- _Goal of the exercise_
Copy every row below word for word, but leave the pictures out.
# # # # # # #
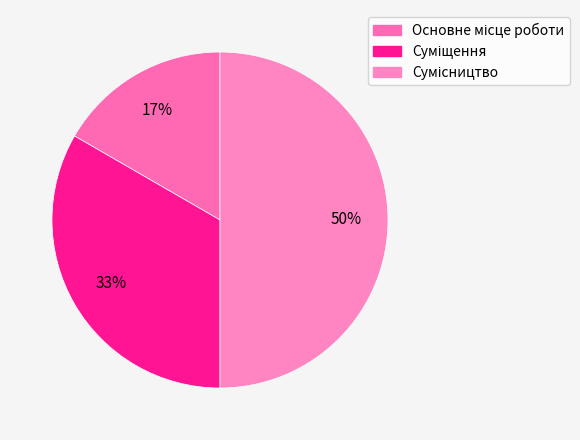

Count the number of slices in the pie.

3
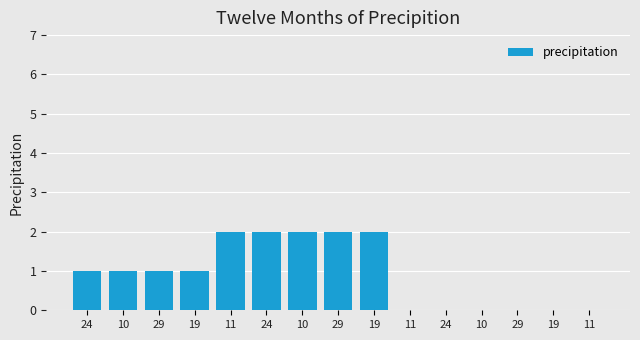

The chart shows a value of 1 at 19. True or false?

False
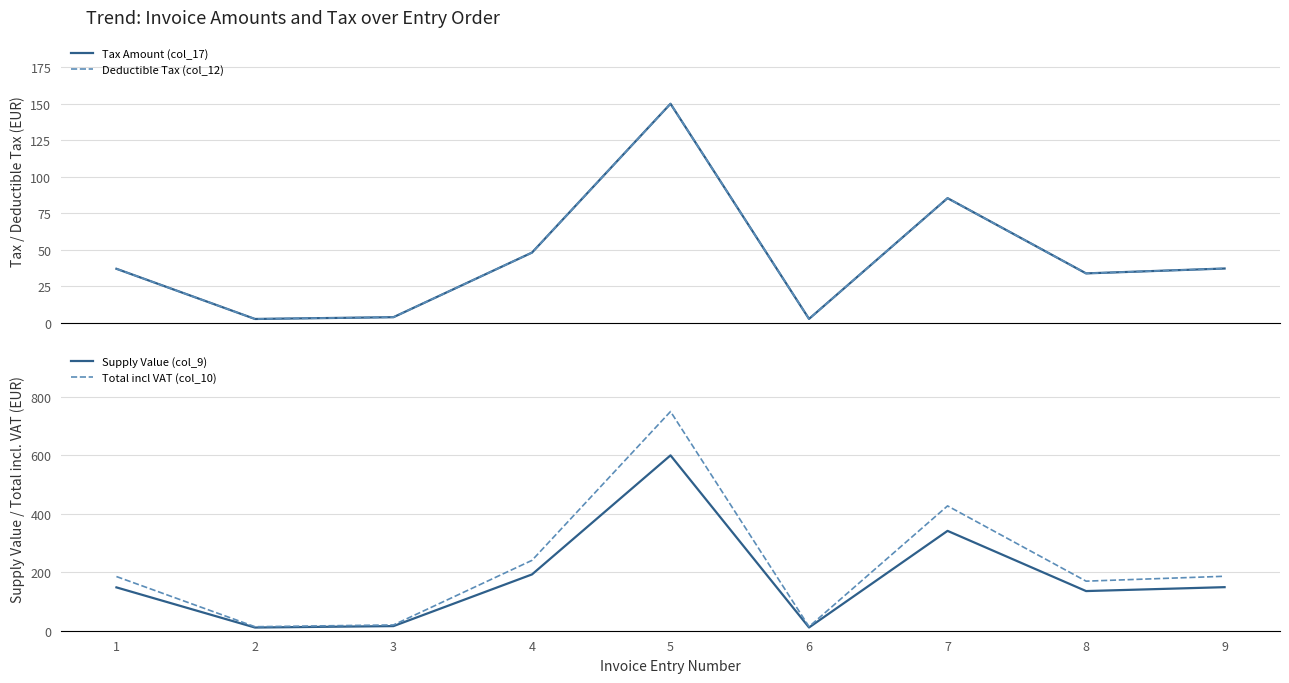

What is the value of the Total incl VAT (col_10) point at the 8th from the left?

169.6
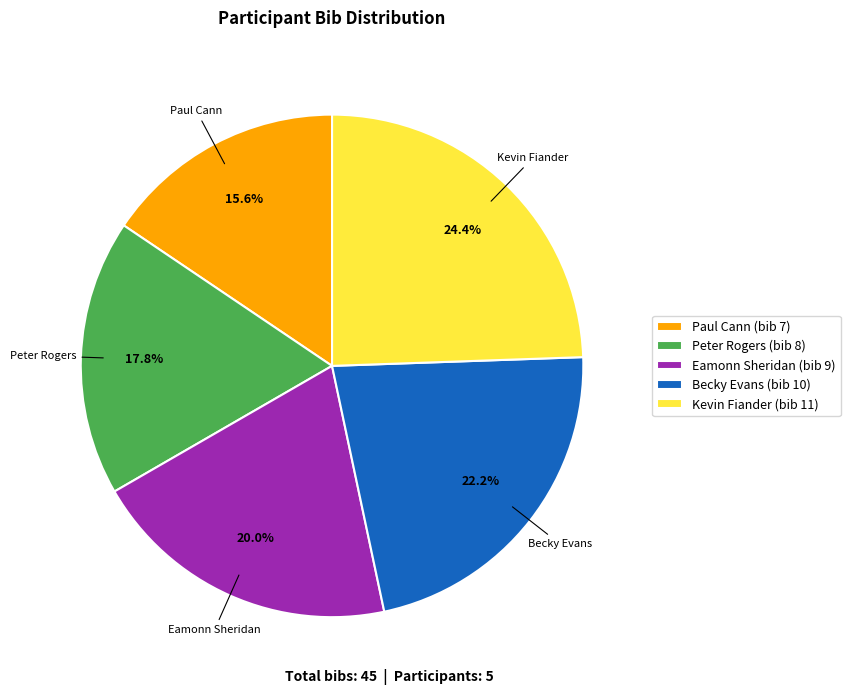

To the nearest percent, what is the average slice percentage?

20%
# # # # # # #
- _Reply_
Count the number of slices in the pie.

3

The chart shows a value of 1 at 19. True or false?

False

What is the value of the Total incl VAT (col_10) point at the 8th from the left?

169.6

To the nearest percent, what is the average slice percentage?

20%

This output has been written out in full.